Et l’on comprend alors que cette foule en ouverture, cette masse impressionnante et dangereuse, n’était pas là pour inventer une image à la fascination que le cinéma exerce encore aujourd’hui, ni pour offrir à l’art monstre un happening à sa mesure : non, c’était seulement le moyen de créer du sensationnel au profit de l’humain, de goûter au plaisir de voir le peuple se foutre sur la gueule, s’animaliser, pendant qu’on le filme calmement de haut, à distance sécurisante – cette distance de l’ethnologue qui a bien compris, lui, les ficelles qui régissent le monde.
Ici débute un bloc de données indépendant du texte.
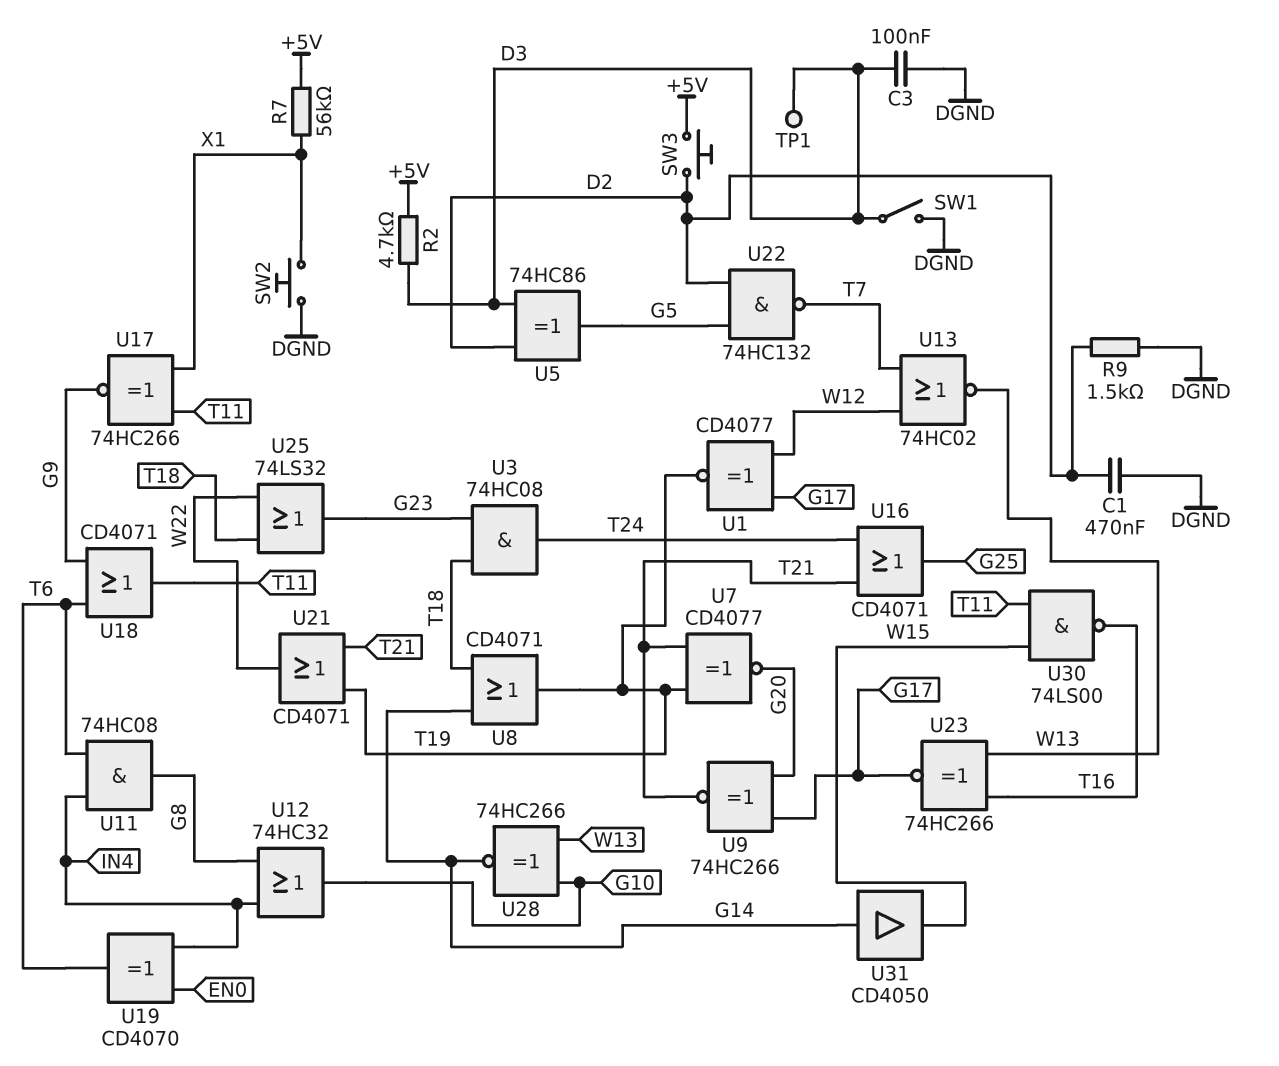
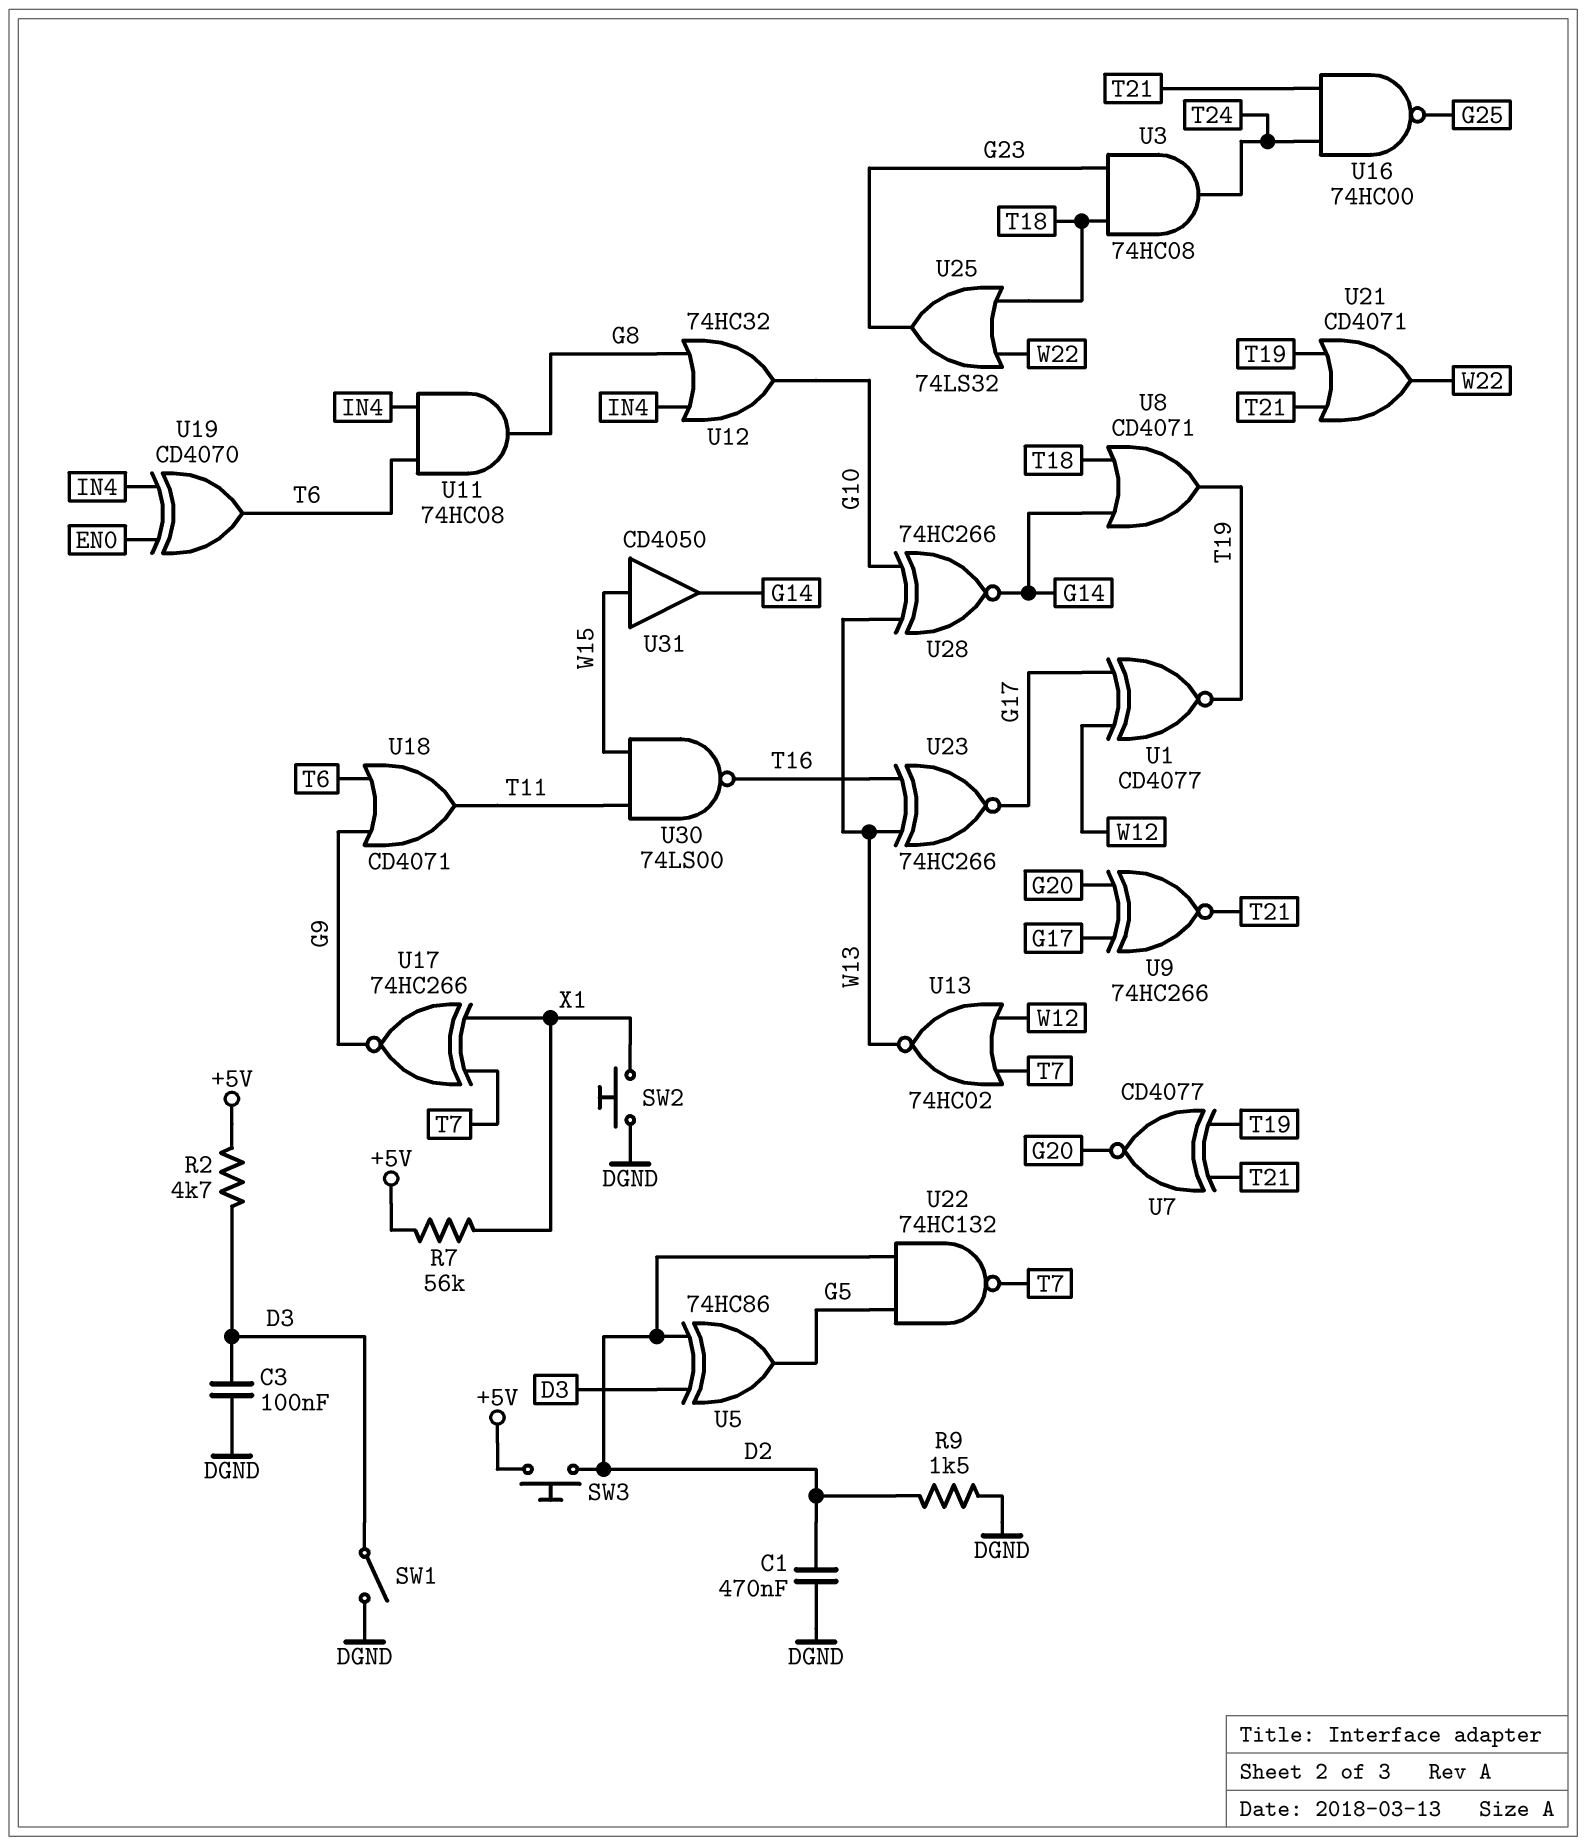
TP1: test point (D3) -> none
U16: OR CD4071 (in T21, in T24, out G25) -> NAND 74HC00 (in T21, in T24, out G25)
U17: XNOR 74HC266 (in T11, in X1, out G9) -> XNOR 74HC266 (in T7, in X1, out G9)
U31: buffer CD4050 (in G14, out W15) -> buffer CD4050 (in W15, out G14)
Au milieu de son film, au terme d’un de ces interminables débats stériles dont le cinéma d’auteur iranien a le secret, Makhmalbaf parvient à lâcher cette énormité à une jeune fille contrainte d’exclure ses camarades si elle veut continuer la course : « Il faut choisir entre être humain ou être artiste ». Preuve, s’il y en avait encore besoin, que son cinéma n’a que très moyennement compris ce que ces deux notions recoupent.